_Work item A_. Please rewrite the paragraph of the AgentAz page beginning "Trust Levels run from ADV" as a list, keeping each level and how the tier is derived.
_Work item B_. According to the AgentAz page, which events trigger the workflow?
─── Source extract
Compute an AI agent's AgentAz Trust Level from its agentaz.json on every push or pull request, and optionally fail CI if the agent's autonomy exceeds a policy you set. It's a governance check for agents — the same classification used at agent-kits.com, running in your own pipeline.
Trust Levels run from ADV (advisory — cannot change anything) through A3 (every action human-approved), A4 (bounded autonomy), to A5 (full autonomy). The tier is derived conservatively from your spec's tool_boundary — what can auto-execute vs. what requires approval.
Add agentaz.json to your repo (see the schema at the link above), then add this workflow:
# .github/workflows/agentaz.yml
name: AgentAz
on: [push, pull_request]
jobs:
governance:
runs-on: ubuntu-latest
steps:
- uses: actions/checkout@v4
- uses: agent-kits/agentaz-validate@v1
with:
file: agentaz.json # optional, this is the default
min-tier: A4 # optional: fail if riskier than bounded autonomy
strict: false # optional: fail on thin specsThe check writes a summary to the run (Trust Level, worst-case action, basis) and, if min-tier is set, fails when the agent is riskier than allowed — so a change that quietly ungates a risky tool turns the check red.
──────
─── Data
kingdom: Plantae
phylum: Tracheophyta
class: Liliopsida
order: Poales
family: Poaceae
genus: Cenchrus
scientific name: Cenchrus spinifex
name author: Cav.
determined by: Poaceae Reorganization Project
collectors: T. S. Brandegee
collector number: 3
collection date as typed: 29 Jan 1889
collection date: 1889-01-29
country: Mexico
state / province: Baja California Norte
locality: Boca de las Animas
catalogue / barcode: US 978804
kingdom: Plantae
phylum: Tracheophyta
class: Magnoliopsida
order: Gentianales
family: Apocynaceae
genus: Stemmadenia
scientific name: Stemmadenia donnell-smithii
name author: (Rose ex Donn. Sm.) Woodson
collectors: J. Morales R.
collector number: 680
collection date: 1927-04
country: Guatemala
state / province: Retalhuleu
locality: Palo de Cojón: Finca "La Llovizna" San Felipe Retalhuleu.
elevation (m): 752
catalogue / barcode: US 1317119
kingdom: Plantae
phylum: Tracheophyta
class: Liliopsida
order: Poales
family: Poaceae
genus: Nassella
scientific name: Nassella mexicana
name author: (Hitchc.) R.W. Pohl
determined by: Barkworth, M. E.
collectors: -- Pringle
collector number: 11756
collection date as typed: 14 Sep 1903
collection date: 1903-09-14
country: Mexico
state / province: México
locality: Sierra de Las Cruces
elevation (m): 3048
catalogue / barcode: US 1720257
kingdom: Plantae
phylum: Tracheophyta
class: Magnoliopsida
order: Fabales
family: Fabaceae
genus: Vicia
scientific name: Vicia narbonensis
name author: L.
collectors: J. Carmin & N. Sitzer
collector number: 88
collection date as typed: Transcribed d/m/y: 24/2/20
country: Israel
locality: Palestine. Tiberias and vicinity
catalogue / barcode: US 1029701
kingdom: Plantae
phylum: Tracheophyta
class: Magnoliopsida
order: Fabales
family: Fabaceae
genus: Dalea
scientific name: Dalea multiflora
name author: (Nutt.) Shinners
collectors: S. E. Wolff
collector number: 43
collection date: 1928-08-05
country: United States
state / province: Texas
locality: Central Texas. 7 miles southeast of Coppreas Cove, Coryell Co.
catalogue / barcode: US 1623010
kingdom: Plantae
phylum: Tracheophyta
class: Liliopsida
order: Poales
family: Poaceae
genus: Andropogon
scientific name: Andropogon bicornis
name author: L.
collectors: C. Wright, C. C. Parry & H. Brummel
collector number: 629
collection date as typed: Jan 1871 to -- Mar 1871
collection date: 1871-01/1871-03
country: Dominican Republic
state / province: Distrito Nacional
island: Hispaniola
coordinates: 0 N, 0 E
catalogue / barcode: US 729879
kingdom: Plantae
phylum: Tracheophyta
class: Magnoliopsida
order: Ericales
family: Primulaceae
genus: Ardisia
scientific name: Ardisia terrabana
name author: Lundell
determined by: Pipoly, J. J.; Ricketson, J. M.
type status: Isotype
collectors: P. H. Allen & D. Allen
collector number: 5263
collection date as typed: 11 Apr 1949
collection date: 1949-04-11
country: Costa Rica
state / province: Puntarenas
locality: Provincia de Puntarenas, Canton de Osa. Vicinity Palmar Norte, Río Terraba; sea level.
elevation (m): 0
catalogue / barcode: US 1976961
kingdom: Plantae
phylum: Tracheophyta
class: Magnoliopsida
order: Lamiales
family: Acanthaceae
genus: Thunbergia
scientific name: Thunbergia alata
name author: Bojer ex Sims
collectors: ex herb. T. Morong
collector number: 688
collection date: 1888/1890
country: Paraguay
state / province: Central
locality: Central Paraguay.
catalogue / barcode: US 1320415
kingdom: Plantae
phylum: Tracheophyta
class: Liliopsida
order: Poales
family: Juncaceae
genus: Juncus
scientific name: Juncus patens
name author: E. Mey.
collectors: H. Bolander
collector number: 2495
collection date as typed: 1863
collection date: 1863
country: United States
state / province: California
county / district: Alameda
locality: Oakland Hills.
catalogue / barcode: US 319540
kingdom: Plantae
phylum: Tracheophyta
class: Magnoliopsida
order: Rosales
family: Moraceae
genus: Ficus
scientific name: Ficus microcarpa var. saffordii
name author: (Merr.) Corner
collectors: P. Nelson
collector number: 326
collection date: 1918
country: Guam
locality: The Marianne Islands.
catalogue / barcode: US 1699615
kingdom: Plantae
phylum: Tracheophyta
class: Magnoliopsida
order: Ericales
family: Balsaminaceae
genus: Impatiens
──────
_Output A_.
- ADV: advisory; cannot change anything
- A3: every action is human-approved
- A4: bounded autonomy
- A5: full autonomy
- The tier is derived conservatively from the spec's tool_boundary, which sets what can auto-execute and what requires approval.

_Output B_. Push and pull request events.